Agieren statt proklamieren

Photo: Scott Web auf Unsplash
Photo: Scott Web auf Unsplash

Wie wenn es noch einen weiteren Beweis gebraucht hätte ... Unser gängiges Wirtschaftssystem ist zum endlosen Wachstum verdammt. Nachdem ein winziges Virus die Weltwirtschaft in Quarantäne geschickt hat, explodieren die Verluste. Millionen Menschen haben bereits ihren Arbeitsplatz verloren. Viele Unternehmen werden pleitegehen, andere werden nur durch massive Geldtransfusionen am Leben erhalten.

Die Schweiz hat zurzeit um die 62 Milliarden Franken für solche Transfusionen eingeplant. Und wie soll dieses Geld je zurückgezahlt werden? Durch Wachstum natürlich. 
Dass ungebremstes Wirtschaftswachstum mit dem Schutz von Ressourcen, der Natur und des Klimas nicht vereinbar sind, schleckt keine Geiss weg. Da helfen weder ein «Green New Deal» noch hehre Klimaziele. Zumal gerade diese im Sog der Pandemie unterzugehen drohen.

★ ★ ★ ★ ★

■ **Aufgaben**
1. Welchen Betrag hat die Schweiz laut dem Auszug zurzeit für Geldtransfusionen an Unternehmen eingeplant?
2. Fasse den Absatz des Auszugs, der mit „Wie wenn es noch einen weiteren Beweis“ beginnt, kürzer zusammen und behalte dabei seine wichtigsten Aussagen.

★ ★ ★ ★ ★

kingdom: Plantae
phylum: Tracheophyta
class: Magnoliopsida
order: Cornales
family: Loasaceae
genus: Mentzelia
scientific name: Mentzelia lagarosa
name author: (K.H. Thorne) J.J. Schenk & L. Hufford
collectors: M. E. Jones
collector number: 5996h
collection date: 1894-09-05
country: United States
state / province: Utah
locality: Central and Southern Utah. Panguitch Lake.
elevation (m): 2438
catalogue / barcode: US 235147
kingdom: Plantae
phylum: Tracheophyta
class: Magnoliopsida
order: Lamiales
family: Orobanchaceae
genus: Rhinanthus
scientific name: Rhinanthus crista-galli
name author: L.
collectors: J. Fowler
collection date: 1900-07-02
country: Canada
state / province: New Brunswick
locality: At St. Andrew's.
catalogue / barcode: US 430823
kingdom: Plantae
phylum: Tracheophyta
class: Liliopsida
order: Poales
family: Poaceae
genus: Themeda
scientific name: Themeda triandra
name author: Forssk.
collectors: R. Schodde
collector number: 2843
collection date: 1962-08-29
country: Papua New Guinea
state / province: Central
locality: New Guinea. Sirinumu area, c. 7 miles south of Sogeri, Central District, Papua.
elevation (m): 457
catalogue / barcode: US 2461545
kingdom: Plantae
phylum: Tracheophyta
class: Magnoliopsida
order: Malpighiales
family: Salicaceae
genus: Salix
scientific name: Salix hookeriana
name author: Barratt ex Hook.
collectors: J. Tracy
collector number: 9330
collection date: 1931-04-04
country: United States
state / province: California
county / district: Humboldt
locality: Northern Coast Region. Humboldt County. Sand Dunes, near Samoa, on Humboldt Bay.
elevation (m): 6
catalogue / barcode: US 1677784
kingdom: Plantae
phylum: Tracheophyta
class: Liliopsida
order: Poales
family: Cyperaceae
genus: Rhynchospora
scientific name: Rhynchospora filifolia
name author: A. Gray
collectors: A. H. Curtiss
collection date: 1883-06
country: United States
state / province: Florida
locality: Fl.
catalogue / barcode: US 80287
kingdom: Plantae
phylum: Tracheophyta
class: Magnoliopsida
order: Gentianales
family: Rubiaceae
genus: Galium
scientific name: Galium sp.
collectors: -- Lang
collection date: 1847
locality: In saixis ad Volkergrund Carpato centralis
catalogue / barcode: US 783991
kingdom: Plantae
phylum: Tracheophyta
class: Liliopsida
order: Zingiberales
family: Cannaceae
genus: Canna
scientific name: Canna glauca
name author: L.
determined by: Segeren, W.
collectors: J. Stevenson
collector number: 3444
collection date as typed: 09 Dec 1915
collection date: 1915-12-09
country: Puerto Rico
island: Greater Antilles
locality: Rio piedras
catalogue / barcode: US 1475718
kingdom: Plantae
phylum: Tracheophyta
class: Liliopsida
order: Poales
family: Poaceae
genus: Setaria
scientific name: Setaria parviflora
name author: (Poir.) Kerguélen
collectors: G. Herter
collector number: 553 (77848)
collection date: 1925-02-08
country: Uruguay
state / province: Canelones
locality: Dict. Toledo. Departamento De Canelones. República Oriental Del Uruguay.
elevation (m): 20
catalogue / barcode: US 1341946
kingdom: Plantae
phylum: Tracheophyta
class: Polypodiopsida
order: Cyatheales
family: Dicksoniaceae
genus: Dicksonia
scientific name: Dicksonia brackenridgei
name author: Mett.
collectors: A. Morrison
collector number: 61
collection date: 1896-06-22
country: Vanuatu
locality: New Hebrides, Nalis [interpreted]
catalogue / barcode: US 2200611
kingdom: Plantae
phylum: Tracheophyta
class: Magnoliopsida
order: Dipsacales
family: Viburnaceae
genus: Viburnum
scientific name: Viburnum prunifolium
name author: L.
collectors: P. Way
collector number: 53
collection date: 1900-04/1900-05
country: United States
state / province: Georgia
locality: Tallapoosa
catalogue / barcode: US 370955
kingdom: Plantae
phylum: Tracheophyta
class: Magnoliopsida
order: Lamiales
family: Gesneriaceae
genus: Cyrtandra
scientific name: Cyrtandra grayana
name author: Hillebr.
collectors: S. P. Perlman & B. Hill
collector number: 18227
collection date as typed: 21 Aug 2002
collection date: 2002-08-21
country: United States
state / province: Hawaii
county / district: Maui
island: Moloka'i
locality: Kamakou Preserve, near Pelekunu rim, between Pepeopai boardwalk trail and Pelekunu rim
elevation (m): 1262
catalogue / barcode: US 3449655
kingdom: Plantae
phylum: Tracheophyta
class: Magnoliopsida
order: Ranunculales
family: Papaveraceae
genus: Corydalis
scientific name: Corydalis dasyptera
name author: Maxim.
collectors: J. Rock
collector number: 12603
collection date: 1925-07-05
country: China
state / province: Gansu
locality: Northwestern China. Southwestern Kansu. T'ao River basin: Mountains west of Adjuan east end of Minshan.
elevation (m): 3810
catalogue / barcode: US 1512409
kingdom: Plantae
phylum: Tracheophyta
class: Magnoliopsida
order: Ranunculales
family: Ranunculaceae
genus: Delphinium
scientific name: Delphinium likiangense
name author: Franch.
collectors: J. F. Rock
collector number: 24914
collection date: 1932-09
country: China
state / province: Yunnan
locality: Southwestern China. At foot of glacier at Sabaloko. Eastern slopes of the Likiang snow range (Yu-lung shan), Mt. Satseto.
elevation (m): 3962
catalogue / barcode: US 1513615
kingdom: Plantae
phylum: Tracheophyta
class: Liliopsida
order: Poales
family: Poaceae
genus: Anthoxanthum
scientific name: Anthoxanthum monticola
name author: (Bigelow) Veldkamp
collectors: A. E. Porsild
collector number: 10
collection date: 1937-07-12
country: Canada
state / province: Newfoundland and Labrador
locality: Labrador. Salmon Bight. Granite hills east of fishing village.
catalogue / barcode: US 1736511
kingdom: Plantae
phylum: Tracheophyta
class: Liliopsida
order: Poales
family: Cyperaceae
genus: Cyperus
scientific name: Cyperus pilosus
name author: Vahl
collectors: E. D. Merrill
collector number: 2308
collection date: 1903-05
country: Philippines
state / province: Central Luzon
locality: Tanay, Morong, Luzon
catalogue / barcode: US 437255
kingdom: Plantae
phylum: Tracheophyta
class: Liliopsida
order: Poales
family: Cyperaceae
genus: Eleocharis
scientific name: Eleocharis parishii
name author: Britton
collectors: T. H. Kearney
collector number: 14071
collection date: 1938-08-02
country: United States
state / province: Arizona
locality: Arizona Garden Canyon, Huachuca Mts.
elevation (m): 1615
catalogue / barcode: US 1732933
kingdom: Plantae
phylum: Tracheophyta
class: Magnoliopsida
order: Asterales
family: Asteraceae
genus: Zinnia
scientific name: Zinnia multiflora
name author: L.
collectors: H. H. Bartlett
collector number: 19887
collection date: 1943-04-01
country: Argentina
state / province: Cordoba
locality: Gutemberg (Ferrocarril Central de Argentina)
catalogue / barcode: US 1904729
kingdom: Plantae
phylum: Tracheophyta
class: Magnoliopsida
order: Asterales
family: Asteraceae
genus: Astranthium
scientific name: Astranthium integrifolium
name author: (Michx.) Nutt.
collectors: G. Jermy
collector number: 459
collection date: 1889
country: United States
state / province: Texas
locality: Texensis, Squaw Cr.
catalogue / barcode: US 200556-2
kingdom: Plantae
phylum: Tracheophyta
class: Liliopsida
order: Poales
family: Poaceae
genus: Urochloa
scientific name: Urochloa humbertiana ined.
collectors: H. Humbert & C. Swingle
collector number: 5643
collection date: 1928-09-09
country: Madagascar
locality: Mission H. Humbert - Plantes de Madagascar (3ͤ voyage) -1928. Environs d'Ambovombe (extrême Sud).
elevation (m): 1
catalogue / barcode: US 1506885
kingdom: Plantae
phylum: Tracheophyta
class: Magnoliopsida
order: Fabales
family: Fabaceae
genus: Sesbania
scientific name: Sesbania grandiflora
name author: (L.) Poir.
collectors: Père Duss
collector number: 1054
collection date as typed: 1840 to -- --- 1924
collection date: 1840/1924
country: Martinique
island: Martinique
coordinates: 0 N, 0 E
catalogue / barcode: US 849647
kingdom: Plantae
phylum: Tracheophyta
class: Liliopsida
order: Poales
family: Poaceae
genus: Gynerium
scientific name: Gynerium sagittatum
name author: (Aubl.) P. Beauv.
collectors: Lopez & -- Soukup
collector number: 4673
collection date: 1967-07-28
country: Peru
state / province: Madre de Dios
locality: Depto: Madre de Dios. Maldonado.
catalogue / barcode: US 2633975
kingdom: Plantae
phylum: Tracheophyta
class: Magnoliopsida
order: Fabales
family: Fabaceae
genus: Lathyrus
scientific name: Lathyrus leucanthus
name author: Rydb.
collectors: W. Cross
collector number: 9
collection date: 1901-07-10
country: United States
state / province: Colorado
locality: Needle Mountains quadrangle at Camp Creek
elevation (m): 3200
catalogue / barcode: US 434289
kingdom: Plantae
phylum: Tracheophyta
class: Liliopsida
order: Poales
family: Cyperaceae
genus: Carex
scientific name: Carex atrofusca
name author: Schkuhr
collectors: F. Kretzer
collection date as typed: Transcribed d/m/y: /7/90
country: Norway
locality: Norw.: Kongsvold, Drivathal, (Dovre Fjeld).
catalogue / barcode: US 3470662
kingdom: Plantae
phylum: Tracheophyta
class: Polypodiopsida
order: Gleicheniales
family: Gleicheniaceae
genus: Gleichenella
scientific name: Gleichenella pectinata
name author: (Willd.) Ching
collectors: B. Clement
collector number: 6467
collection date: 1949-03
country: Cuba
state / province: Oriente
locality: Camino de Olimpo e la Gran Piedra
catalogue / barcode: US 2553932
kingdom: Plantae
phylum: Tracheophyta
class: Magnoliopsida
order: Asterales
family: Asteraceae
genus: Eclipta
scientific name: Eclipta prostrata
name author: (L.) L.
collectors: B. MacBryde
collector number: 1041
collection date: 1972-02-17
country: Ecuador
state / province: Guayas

★ ★ ★ ★ ★

■ **Lösungen**
1. Um die 62 Milliarden Franken.

2. Das gängige Wirtschaftssystem ist zu endlosem Wachstum verdammt. Seit ein winziges Virus die Weltwirtschaft in Quarantäne geschickt hat, explodieren die Verluste. Millionen Menschen sind bereits arbeitslos. Viele Unternehmen werden pleitegehen, andere überleben nur dank massiver Geldtransfusionen.